The best way to integrate it into the benchmark is to create a new Maven module and add it into the root pom.xml
, so that it is built together
with all the other modules.
The object model is specified in the core module in the form of interfaces. Modules testing OTM frameworks need to provide
concrete implementations (or their own interfaces from which proxies are generated by the OTM framework) specifying mapping in
the form supported by the selected OTM framework. Event
, Occurrence
and OccurrenceReport
use generics, so that implementations
can use the correct concrete type.
Benchmark operations (create, batch create, retrieve, retrieve all, update, delete) are performed by implementations of CRUD operation
executors - Saver
, Finder
, Updater
, Deleter
. These interfaces can be found in the cz.cvut.kbss.benchmark.util
package in core.
Instructions for implementations are provided in javadoc of the respective executors.
DataGenerator
provides the benchmark with data. Again, the configuration of how many instances of what classes and how to interconnect them
is in DataGenerator
. Concrete subclasses only need to provide factory methods for creating instances of the model classes and invoke
generate
to pre-generate test data. Consult the class' javadoc for details.

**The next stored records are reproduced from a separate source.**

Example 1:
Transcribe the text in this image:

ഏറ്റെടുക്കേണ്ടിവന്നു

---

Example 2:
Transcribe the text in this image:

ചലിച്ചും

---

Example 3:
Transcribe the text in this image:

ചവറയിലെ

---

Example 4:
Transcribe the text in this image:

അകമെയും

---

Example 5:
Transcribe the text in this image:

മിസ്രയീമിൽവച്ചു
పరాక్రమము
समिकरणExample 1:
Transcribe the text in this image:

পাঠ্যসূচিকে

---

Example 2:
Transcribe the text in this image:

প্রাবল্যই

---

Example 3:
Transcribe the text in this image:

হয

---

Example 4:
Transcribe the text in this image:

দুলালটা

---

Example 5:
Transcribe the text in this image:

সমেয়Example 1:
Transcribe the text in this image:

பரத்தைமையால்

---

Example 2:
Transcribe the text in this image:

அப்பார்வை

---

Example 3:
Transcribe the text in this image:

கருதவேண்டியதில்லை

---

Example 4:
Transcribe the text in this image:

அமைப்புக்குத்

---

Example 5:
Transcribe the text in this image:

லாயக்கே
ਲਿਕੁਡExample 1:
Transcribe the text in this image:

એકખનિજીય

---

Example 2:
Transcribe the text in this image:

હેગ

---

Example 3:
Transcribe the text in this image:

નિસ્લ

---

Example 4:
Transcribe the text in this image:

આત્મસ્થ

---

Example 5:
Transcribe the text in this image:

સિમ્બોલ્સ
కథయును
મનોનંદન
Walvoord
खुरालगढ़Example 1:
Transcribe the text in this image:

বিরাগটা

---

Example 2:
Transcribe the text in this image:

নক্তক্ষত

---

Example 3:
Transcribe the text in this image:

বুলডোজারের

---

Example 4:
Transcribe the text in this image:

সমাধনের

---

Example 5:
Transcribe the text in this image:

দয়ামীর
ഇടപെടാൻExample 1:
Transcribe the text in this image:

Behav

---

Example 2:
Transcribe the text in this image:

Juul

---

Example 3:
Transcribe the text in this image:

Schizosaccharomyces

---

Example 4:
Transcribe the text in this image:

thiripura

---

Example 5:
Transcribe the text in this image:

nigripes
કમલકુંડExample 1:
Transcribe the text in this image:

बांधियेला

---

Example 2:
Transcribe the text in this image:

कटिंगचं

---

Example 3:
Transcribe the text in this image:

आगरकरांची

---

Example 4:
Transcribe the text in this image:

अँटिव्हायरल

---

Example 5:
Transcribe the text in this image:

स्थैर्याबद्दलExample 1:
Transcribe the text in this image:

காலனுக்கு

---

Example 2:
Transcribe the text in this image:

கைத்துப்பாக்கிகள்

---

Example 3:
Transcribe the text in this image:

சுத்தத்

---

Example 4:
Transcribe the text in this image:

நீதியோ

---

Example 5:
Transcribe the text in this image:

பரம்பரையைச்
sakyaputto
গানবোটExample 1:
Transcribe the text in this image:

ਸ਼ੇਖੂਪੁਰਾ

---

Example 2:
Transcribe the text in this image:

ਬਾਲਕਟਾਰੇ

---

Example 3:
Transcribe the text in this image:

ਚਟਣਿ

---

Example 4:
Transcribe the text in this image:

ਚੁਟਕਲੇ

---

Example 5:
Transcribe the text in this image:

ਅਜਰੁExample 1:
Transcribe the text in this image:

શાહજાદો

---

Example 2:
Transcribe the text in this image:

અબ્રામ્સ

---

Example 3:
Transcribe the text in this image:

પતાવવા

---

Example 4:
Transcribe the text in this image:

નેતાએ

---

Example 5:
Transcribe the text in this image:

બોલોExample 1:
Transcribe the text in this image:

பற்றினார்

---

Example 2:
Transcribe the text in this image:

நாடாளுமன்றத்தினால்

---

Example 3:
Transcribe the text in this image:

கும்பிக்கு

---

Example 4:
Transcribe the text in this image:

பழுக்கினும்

Benchmark runners represent implementations for the individual benchmark operations. They should implement suitable setup methods, mostly to
create DataGenerator
, let it generate test data and initialize the OTM framework. Then, in execute
, they invoke appropriate superclass methods
for the benchmarked operation, e.g. batch create runner should invoke executeBatchCreate
, passing operation executor as a parameter.
It is also important to implement an tear down method, which should clear the repository after each round (by invoking BenchmarkUtil.clearRepository()
with
repository URL). Usually, it is good to extract this behaviour into a common superclass for all benchmark runners.
Last, it is necessary to provide an implementation of AbstractBenchmark
(AbstractMemoryBenchmark
), which creates an appropriate benchmark runner
based on application CLI parameters. This implementation should have a main
method, which create a new instance of the benchmark application class
and invoke run
with command line parameters.
To get a better understanding of how to extends the benchmark for a concrete OTM framework, see the classes and interfaces in module core and their implementations, for example, in module jopa-benchmark or empire-benchmark.